### AIM OF THE EXERCISE
In the data that follows, count every line holding the string "Rise" and give the count alone.

[Stored data]
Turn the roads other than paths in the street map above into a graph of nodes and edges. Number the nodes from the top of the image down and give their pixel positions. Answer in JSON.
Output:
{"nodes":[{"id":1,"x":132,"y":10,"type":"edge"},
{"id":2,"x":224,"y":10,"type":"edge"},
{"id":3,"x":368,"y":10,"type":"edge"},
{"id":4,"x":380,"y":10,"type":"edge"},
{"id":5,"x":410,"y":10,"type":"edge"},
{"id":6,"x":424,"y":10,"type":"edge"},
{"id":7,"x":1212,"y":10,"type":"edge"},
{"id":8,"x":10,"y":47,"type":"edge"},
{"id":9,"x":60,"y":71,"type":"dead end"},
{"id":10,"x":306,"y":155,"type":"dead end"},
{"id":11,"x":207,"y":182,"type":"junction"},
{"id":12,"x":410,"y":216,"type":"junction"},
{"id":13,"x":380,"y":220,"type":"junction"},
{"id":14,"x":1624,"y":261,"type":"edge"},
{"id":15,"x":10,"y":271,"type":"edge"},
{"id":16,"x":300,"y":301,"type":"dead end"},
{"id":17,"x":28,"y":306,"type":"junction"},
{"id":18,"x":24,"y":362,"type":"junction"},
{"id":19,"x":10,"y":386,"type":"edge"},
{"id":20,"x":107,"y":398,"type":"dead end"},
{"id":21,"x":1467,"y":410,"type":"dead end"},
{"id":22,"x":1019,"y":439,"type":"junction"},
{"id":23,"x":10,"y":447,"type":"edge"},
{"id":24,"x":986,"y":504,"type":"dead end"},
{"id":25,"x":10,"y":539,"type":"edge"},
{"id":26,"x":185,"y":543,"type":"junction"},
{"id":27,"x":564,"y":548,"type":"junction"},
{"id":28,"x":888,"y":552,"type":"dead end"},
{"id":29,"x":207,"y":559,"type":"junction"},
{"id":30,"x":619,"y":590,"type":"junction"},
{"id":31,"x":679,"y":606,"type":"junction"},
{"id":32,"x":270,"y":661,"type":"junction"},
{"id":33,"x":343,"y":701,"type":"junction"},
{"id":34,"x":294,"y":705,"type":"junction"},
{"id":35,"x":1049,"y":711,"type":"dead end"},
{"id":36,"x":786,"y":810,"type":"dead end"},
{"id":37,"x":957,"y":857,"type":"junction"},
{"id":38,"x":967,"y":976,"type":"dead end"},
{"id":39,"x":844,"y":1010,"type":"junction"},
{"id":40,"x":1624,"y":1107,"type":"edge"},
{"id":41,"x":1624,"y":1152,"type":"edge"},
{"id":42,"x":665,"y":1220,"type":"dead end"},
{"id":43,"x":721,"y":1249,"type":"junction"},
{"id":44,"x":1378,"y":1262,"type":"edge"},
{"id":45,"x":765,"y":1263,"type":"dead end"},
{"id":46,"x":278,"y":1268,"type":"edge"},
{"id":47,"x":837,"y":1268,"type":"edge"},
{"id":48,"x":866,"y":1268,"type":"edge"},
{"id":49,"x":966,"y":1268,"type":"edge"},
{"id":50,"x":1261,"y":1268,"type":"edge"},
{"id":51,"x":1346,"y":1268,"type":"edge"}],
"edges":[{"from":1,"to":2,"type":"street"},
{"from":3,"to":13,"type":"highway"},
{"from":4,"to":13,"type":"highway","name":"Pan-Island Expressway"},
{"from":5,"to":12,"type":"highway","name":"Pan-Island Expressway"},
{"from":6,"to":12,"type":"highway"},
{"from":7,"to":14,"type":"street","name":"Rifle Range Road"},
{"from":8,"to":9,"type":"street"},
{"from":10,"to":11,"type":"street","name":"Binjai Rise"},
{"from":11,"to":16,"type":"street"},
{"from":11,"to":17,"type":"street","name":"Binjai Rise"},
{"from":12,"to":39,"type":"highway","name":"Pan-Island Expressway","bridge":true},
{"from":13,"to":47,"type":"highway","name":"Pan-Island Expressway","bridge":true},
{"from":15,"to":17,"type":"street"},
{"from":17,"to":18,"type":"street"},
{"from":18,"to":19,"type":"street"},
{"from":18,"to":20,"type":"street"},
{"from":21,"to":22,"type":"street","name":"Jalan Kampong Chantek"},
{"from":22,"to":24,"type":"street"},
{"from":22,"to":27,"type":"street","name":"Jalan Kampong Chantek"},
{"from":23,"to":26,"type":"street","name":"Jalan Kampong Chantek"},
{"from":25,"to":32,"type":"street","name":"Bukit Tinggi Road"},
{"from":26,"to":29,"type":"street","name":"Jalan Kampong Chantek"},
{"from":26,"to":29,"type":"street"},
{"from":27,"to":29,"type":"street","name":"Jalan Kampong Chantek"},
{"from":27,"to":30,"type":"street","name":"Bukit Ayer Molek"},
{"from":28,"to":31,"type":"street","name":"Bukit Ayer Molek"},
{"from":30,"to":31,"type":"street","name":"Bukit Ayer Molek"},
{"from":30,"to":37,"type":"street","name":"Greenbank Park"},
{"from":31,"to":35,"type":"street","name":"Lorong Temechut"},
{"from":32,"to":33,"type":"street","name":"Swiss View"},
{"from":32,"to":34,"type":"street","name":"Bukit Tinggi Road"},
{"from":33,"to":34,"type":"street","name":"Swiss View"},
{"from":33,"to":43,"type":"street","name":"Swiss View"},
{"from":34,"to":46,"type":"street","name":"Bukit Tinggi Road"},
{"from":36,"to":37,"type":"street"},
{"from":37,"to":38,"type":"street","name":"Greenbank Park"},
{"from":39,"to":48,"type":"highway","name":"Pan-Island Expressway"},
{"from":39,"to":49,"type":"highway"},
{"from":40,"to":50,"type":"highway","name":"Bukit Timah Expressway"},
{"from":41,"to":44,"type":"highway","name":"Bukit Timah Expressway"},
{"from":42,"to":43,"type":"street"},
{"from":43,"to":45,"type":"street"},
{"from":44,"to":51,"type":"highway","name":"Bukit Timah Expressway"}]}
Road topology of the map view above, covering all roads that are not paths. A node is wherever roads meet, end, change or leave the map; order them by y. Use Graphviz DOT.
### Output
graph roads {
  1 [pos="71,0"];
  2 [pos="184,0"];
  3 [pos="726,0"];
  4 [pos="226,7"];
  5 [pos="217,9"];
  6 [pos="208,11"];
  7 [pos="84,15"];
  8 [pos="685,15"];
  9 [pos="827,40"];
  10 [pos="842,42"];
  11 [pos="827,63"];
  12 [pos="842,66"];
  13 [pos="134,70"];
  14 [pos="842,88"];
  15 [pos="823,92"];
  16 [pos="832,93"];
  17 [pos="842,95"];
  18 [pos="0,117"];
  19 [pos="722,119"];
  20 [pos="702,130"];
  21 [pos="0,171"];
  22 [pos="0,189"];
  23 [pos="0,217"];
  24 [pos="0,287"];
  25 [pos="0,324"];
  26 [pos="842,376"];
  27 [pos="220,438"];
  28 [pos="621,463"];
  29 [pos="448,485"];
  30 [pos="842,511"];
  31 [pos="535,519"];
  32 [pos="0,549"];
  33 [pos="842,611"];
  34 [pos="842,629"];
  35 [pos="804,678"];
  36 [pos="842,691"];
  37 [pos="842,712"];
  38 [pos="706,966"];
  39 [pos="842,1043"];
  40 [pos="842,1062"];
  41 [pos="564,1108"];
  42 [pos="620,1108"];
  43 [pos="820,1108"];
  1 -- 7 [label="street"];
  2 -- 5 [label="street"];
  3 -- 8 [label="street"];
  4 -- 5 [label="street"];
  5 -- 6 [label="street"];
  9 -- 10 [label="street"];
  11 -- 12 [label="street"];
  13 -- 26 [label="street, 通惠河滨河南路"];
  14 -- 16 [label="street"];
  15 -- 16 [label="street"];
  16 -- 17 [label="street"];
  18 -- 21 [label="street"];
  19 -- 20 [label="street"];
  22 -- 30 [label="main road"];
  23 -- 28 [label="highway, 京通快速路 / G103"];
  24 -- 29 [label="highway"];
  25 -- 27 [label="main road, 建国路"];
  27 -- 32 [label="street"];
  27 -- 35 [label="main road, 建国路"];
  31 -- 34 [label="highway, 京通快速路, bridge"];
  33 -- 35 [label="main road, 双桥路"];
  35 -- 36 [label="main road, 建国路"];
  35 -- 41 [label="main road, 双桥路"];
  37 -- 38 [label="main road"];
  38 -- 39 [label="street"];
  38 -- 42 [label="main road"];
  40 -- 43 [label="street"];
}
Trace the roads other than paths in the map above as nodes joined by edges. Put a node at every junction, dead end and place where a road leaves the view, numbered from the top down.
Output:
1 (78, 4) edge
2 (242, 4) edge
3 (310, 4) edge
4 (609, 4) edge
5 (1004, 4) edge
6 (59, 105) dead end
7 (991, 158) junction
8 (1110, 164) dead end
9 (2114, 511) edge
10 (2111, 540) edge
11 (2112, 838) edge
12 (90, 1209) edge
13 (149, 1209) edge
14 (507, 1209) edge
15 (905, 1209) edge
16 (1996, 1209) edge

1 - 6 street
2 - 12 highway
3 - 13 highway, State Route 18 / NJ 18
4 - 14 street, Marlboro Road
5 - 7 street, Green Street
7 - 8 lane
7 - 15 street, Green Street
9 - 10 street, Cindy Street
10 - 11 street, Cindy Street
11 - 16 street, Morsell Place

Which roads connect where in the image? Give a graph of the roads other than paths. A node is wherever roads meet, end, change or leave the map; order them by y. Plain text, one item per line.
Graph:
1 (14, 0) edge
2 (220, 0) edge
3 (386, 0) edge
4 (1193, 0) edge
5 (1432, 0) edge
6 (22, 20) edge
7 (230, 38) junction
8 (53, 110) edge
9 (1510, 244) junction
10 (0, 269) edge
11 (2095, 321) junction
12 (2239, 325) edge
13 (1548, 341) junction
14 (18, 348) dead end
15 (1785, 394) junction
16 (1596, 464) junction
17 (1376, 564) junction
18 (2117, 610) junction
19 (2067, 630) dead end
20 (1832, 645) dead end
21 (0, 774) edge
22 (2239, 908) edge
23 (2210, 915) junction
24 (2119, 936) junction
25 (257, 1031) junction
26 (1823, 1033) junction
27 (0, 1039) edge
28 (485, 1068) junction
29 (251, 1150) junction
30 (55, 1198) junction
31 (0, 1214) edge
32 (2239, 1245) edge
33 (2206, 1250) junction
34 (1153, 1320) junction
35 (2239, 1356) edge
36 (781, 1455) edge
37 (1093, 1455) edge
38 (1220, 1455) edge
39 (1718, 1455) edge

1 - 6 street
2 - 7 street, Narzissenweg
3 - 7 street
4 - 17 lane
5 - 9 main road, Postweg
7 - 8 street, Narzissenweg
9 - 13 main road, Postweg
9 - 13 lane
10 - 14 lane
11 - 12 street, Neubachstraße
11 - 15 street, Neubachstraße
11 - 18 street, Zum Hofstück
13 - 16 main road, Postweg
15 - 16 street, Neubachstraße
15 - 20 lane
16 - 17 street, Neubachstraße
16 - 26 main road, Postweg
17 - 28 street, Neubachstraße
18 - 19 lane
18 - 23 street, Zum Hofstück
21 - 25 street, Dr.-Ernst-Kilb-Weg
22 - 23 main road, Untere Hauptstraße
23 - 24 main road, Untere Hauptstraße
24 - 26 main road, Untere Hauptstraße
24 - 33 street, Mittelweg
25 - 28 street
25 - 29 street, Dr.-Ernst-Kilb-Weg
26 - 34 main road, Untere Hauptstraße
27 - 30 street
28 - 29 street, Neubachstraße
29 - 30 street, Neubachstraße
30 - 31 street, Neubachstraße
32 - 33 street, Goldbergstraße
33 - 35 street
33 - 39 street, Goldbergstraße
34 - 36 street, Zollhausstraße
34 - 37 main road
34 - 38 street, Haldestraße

### SOLUTION FOR THIS PROBLEM
2